Mark P. Jones, a political scientist and Latin American studies expert at Rice University, noted that another test of Perry’s ability to finesse the immigration issue came in 2011. At the time, the national immigration debate had been inflamed by the passage of the Arizona law, and there were some in the Texas legislature who wanted to pass their own version.

Perry defused the push for a harsher law, Jones said, by championing a bill that would have banned “sanctuary cities,” communities where police are barred from inquiring about the immigration status of those they arrest.

The measure was a largely symbolic one that the governor knew would not pass, Jones said. “It fit perfectly with Perry’s general method of operation.”

But even in Texas, the GOP has moved rightward on immigration in recent years, with the rise of the tea party movement and increased drug-gang violence on the border. In 2012, for instance, the state party adopted as part of its platform a business-backed “Texas solution” calling for a national guest-worker program. At this year’s convention, the party voted to remove that plank.

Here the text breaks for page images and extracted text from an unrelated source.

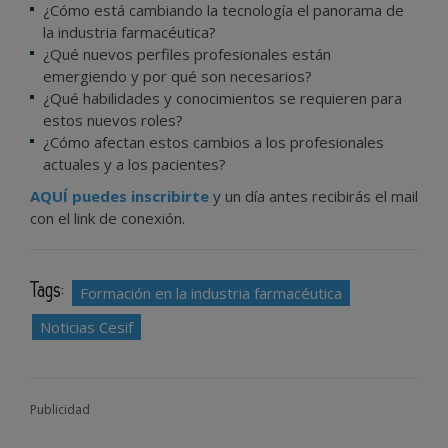
¿Cómo está cambiando la tecnología el panorama de
la industria farmacéutica?
¿Qué nuevos perfiles profesionales están
emergiendo y por qué son necesarios?
¿Qué habilidades y conocimientos se requieren para
estos nuevos roles?
¿Cómo afectan estos cambios a los profesionales
actuales y a los pacientes?
AQUÍ puedes inscribirte
y un día antes recibirás el mail
con el link de conexión.
Tags:
Formación en la industria farmacéutica
Noticias Cesif
Publicidad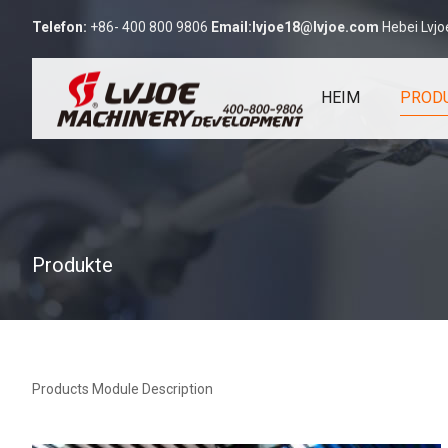
Telefon:
+86- 400 800 9806
Email:
lvjoe18@lvjoe.com
Hebei Lvjo
HEIM
PROD
Produkte
Products Module Description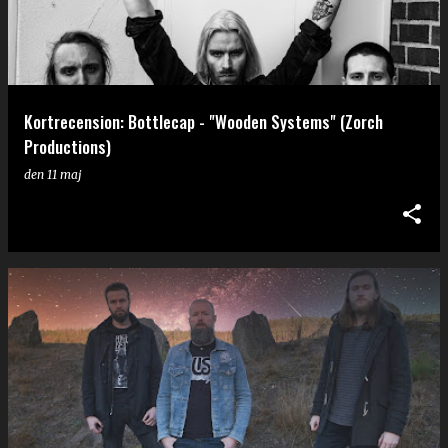
g
g
Kortrecension: Bottlecap - "Wooden Systems" (Zorch
Productions)
den
11 maj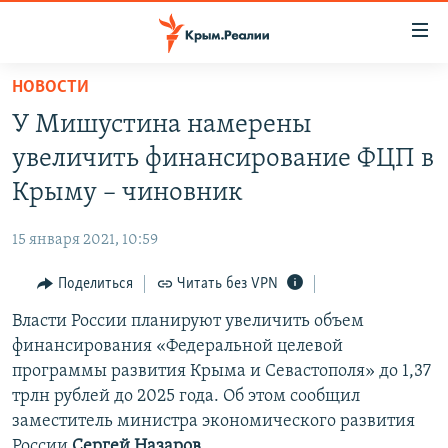
Доступность
ссылки
Вернуться
НОВОСТИ
к
НОВОСТИ
У Мишустина намерены
основному
СПЕЦПРОЕКТЫ
содержанию
увеличить финансирование ФЦП в
ВОДА
Вернутся
ГРУЗ 200
Крыму – чиновник
к
ИСТОРИЯ
КАРТА ВОЕННЫХ ОБЪЕКТОВ КРЫМА
главной
15 января 2021, 10:59
ЕЩЕ
11 ЛЕТ ОККУПАЦИИ КРЫМА. 11 ИСТОРИЙ СОПРОТИВЛЕНИЯ
навигации
Вернутся
Поделиться
Читать без VPN
РАДІО СВОБОДА
ИНТЕРАКТИВ
к
Власти России планируют увеличить объем
КАК ОБОЙТИ БЛОКИРОВКУ
ИНФОГРАФИКА
поиску
финансирования «Федеральной целевой
ТЕЛЕПРОЕКТ КРЫМ.РЕАЛИИ
программы развития Крыма и Севастополя» до 1,37
Українською
трлн рублей до 2025 года. Об этом сообщил
СОВЕТЫ ПРАВОЗАЩИТНИКОВ
Qırımtatar
заместитель министра экономического развития
ПРОПАВШИЕ БЕЗ ВЕСТИ
России
Сергей Назаров.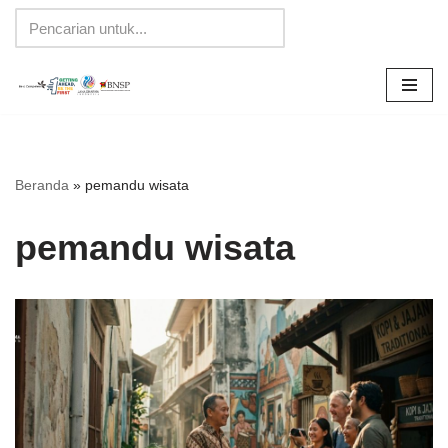
Lompat
ke
konten
Beranda
»
pemandu wisata
pemandu wisata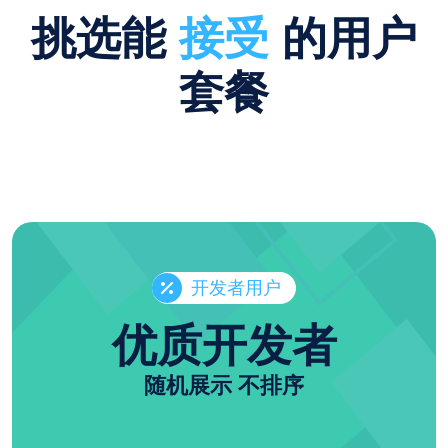
挑选能
接受
的用户
套餐
开发者用户
优质开发者
随机展示 不排序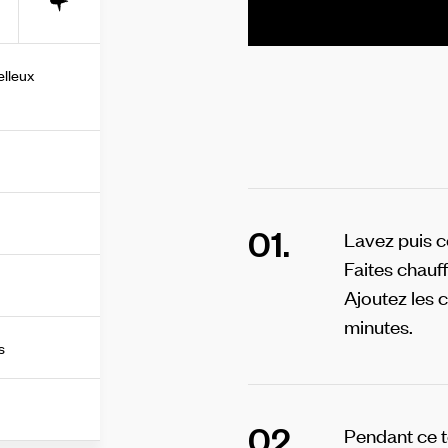
+
elleux
01.
Lavez puis c
Faites chauff
Ajoutez les 
minutes.
s
02.
Pendant ce t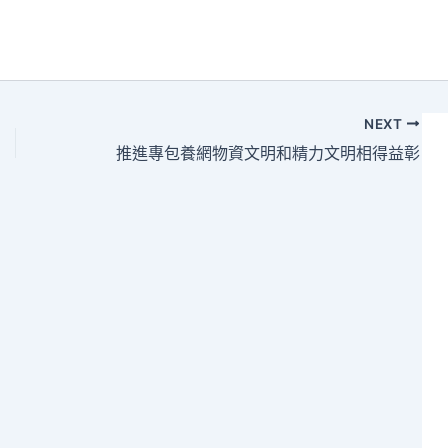
NEXT
推進專包養網物資文明和精力文明相得益彰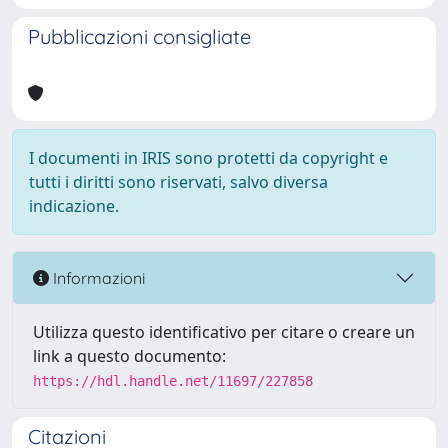
Pubblicazioni consigliate
I documenti in IRIS sono protetti da copyright e
tutti i diritti sono riservati, salvo diversa
indicazione.
Informazioni
Utilizza questo identificativo per citare o creare un
link a questo documento:
https://hdl.handle.net/11697/227858
Citazioni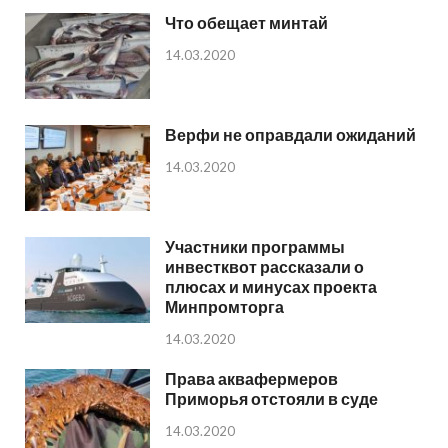
Что обещает минтай
14.03.2020
Верфи не оправдали ожиданий
14.03.2020
Участники программы
инвестквот рассказали о
плюсах и минусах проекта
Минпромторга
14.03.2020
Права аквафермеров
Приморья отстояли в суде
14.03.2020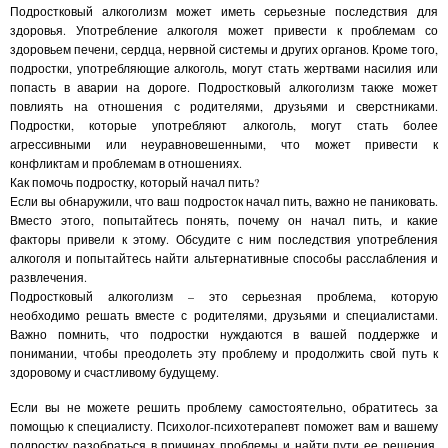
Подростковый алкоголизм может иметь серьезные последствия для
здоровья. Употребление алкоголя может привести к проблемам со
здоровьем печени, сердца, нервной системы и других органов. Кроме того,
подростки, употребляющие алкоголь, могут стать жертвами насилия или
попасть в аварии на дороге. Подростковый алкоголизм также может
повлиять на отношения с родителями, друзьями и сверстниками.
Подростки, которые употребляют алкоголь, могут стать более
агрессивными или неуравновешенными, что может привести к
конфликтам и проблемам в отношениях.
Как помочь подростку, который начал пить?
Если вы обнаружили, что ваш подросток начал пить, важно не паниковать.
Вместо этого, попытайтесь понять, почему он начал пить, и какие
факторы привели к этому. Обсудите с ним последствия употребления
алкоголя и попытайтесь найти альтернативные способы расслабления и
развлечения.
Подростковый алкоголизм – это серьезная проблема, которую
необходимо решать вместе с родителями, друзьями и специалистами.
Важно помнить, что подростки нуждаются в вашей поддержке и
понимании, чтобы преодолеть эту проблему и продолжить свой путь к
здоровому и счастливому будущему.
Если вы не можете решить проблему самостоятельно, обратитесь за
помощью к специалисту. Психолог-психотерапевт поможет вам и вашему
подростку разобраться в причинах проблемы и найти пути ее решения.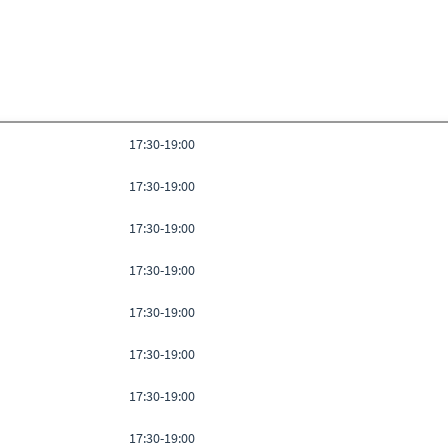
17:30-19:00
17:30-19:00
17:30-19:00
17:30-19:00
17:30-19:00
17:30-19:00
17:30-19:00
17:30-19:00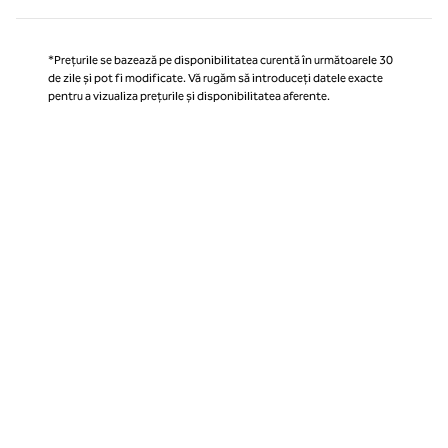
*Prețurile se bazează pe disponibilitatea curentă în următoarele 30
de zile și pot fi modificate. Vă rugăm să introduceți datele exacte
pentru a vizualiza prețurile și disponibilitatea aferente.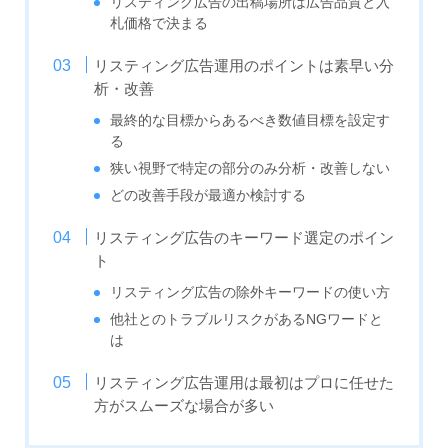
リスティング広告の出稿場所は広告品質と入
札価格で決まる
リスティング広告運用のポイントは素早い分
析・改善
最終的な目標からあるべき数値目標を設定す
る
狭い視野で特定の部分のみ分析・改善しない
どの改善手段が最適か検討する
リスティング広告のキーワード選定のポイン
ト
リスティング広告の除外キーワードの使い方
他社とのトラブルリスクがあるNGワードと
は
リスティング広告運用は最初はプロに任せた
方がスムーズな場合が多い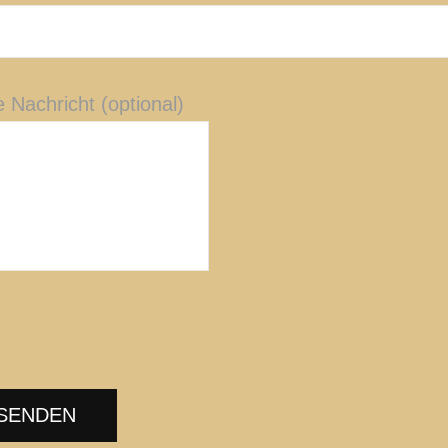
 Nachricht (optional)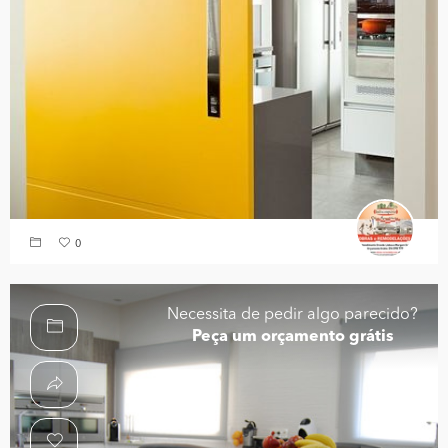
0
Necessita de pedir algo parecido?
Peça um orçamento grátis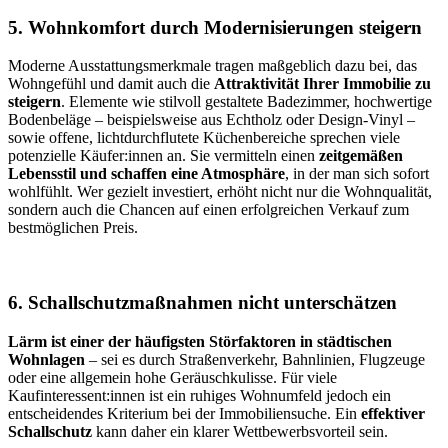
5. Wohnkomfort durch Modernisierungen steigern
Moderne Ausstattungsmerkmale tragen maßgeblich dazu bei, das
Wohngefühl und damit auch die
Attraktivität Ihrer Immobilie zu
steigern
. Elemente wie stilvoll gestaltete Badezimmer, hochwertige
Bodenbeläge – beispielsweise aus Echtholz oder Design-Vinyl –
sowie offene, lichtdurchflutete Küchenbereiche sprechen viele
potenzielle Käufer:innen an. Sie vermitteln einen
zeitgemäßen
Lebensstil und schaffen eine Atmosphäre
, in der man sich sofort
wohlfühlt. Wer gezielt investiert, erhöht nicht nur die Wohnqualität,
sondern auch die Chancen auf einen erfolgreichen Verkauf zum
bestmöglichen Preis.
6. Schallschutzmaßnahmen nicht unterschätzen
Lärm ist einer der häufigsten Störfaktoren in städtischen
Wohnlagen
– sei es durch Straßenverkehr, Bahnlinien, Flugzeuge
oder eine allgemein hohe Geräuschkulisse. Für viele
Kaufinteressent:innen ist ein ruhiges Wohnumfeld jedoch ein
entscheidendes Kriterium bei der Immobiliensuche. Ein
effektiver
Schallschutz
kann daher ein klarer Wettbewerbsvorteil sein.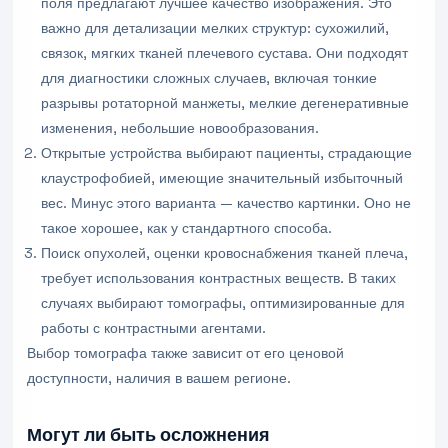
поля предлагают лучшее качество изображения. Это
важно для детализации мелких структур: сухожилий,
связок, мягких тканей плечевого сустава. Они подходят
для диагностики сложных случаев, включая тонкие
разрывы ротаторной манжеты, мелкие дегенеративные
изменения, небольшие новообразования.
Открытые устройства выбирают пациенты, страдающие
клаустрофобией, имеющие значительный избыточный
вес. Минус этого варианта — качество картинки. Оно не
такое хорошее, как у стандартного способа.
Поиск опухолей, оценки кровоснабжения тканей плеча,
требует использования контрастных веществ. В таких
случаях выбирают томографы, оптимизированные для
работы с контрастными агентами.
Выбор томографа также зависит от его ценовой
доступности, наличия в вашем регионе.
Могут ли быть осложнения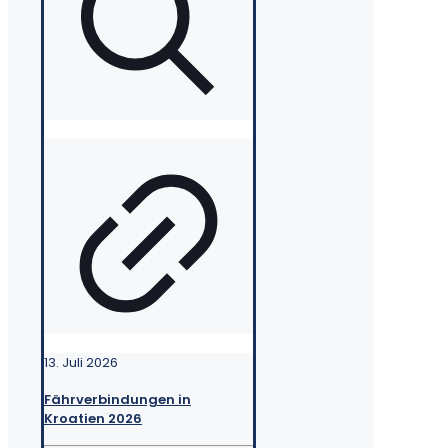
13. Juli 2026
Fährverbindungen in
Kroatien 2026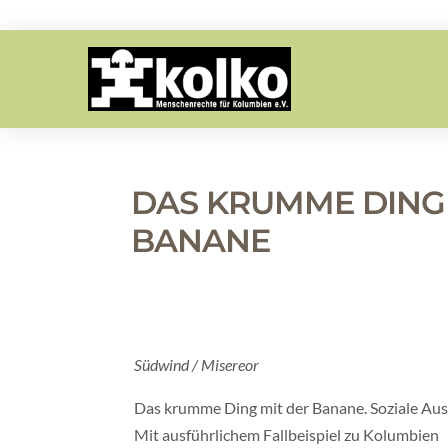
DAS KRUMME DING 
BANANE
Südwind / Misereor
Das krumme Ding mit der Banane. Soziale Au
Mit ausführlichem Fallbeispiel zu Kolumbien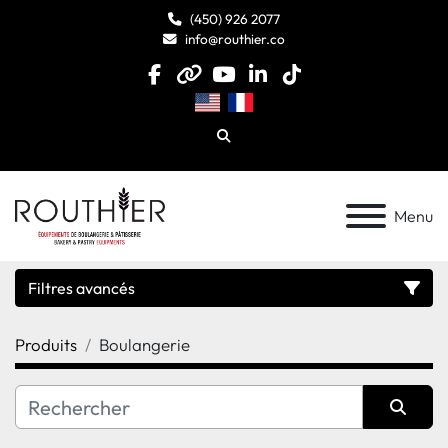
(450) 926 2077
info@routhier.co
facebook
other
youtube
linkedin
tiktok
Chercheur
Menu
Filtres avancés
Produits
Boulangerie
Catégorie
Fabricant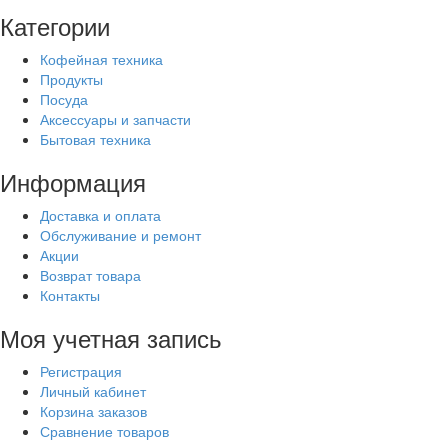
Категории
Кофейная техника
Продукты
Посуда
Аксессуары и запчасти
Бытовая техника
Информация
Доставка и оплата
Обслуживание и ремонт
Акции
Возврат товара
Контакты
Моя учетная запись
Регистрация
Личный кабинет
Корзина заказов
Сравнение товаров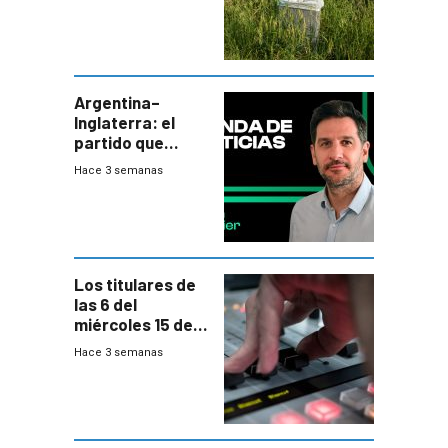
de residuos e
impulsan
plebiscito
departamental
Argentina–
Inglaterra: el
partido que
nunca termina
Hace 3 semanas
Los titulares de
las 6 del
miércoles 15 de
julio de 2026
Hace 3 semanas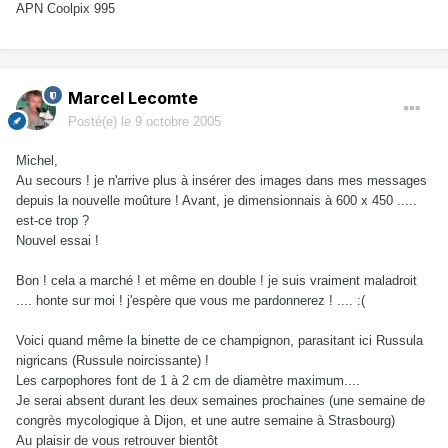
APN Coolpix 995
Marcel Lecomte
Posté(e)
le 9 octobre 2005
Michel,
Au secours ! je n'arrive plus à insérer des images dans mes messages
depuis la nouvelle moûture ! Avant, je dimensionnais à 600 x 450 .....
est-ce trop ?
Nouvel essai !
Bon ! cela a marché ! et même en double ! je suis vraiment maladroit
.... honte sur moi ! j'espère que vous me pardonnerez ! .... :(
Voici quand même la binette de ce champignon, parasitant ici Russula
nigricans (Russule noircissante) !
Les carpophores font de 1 à 2 cm de diamètre maximum....
Je serai absent durant les deux semaines prochaines (une semaine de
congrès mycologique à Dijon, et une autre semaine à Strasbourg)
Au plaisir de vous retrouver bientôt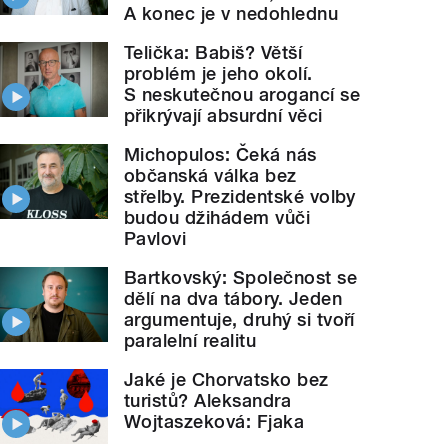
A konec je v nedohlednu
Telička: Babiš? Větší
problém je jeho okolí.
S neskutečnou arogancí se
přikrývají absurdní věci
Michopulos: Čeká nás
občanská válka bez
střelby. Prezidentské volby
budou džihádem vůči
Pavlovi
Bartkovský: Společnost se
dělí na dva tábory. Jeden
argumentuje, druhý si tvoří
paralelní realitu
Jaké je Chorvatsko bez
turistů? Aleksandra
Wojtaszeková: Fjaka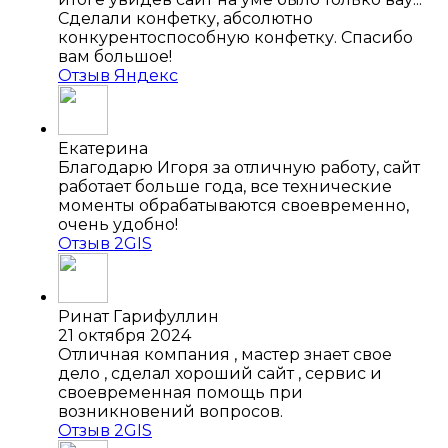
Сделали конфетку, абсолютно
конкурентоспособную конфетку. Спасибо
вам большое!
Отзыв Яндекс
Екатерина
Благодарю Игоря за отличную работу, сайт
работает больше года, все технические
моменты обрабатываются своевременно,
очень удобно!
Отзыв 2GIS
Ринат Гарифуллин
21 октября 2024
Отличная компания , мастер знает свое
дело , сделал хороший сайт , сервис и
своевременная помощь при
возникновений вопросов.
Отзыв 2GIS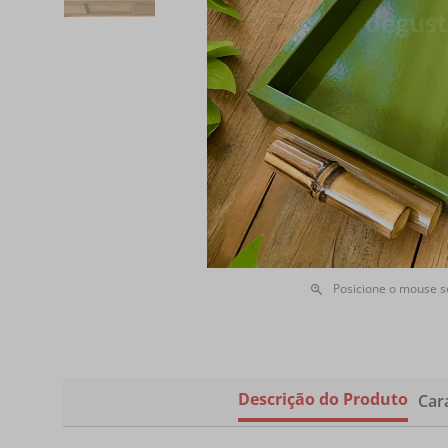
Posicione o mouse 
Descrição do Produto
Cara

On the largest question hanging over the immigration debate going forward — what to do about the estimated 11 million people now living in this country illegally — Perry has not been specific.

He has said he opposes amnesty. He also acknowledged in a 2013 interview that “you’re not going to go round them up and send them back to their country of origin.”

But all of that, he insisted, is an argument for another day.

“Securing the border has to be dealt with and, I would suggest to you, first,” Perry said then. “I don’t think the American people trust Congress to have an immigration bill and secure the border. I just don’t think they trust them, because they haven’t seen the will. For 20 years or more, they have not seen the will in Washington, D.C., to secure the border.”

Dan Balz contributed to this report.